SAFARICOM, East Africa’s biggest mobile-phone operator, opposes draft antitrust laws proposed by the industry regulator because they may curb efficiency and investment, Chief Executive Officer Bob Collymore said.
The regulations mooted by the Communications Authority of Kenya propose penalising any telecommunications company with a market share of more than 50%, which will be required to inform rivals of planned price increases, Collymore said in an interview Friday in the capital, Nairobi. Safaricom has a 67% share of Kenya’s mobile market.
“We don’t think there is need for new regulations because existing regulations give the Communications Authority the procedure to identify a dominant player,” Collymore said.
Safaricom, 40% owned by U.K. carrier Vodafone Group, is East Africa’s biggest company by market value. It controls about three quarters of mobile-money transfers—a way of making payments using mobile phones—where it faces competition from a new product by Bharti Airtel Kenyan unit. Other rivals include Telkom Kenya, a joint venture between the government and Orange SA.

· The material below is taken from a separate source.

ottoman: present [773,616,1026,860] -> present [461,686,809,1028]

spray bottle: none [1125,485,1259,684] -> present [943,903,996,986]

The proposed law will enable the regulator to declare a company dominant if it earns “supernormal” profit, according to a draft of the bill e-mailed by Safaricom, which doesn’t provide further details. Companies will also be required to seek the authority’s approval before running promotional offers, it said.
Calls to Francis Wangusi, director-general of the Communications Authority, didn’t connect when Bloomberg sought comment from the regulator.
Safaricom shares dropped 0.3% to 15.95 shillings by the close of trade Friday, paring its gain so far this year to 14%.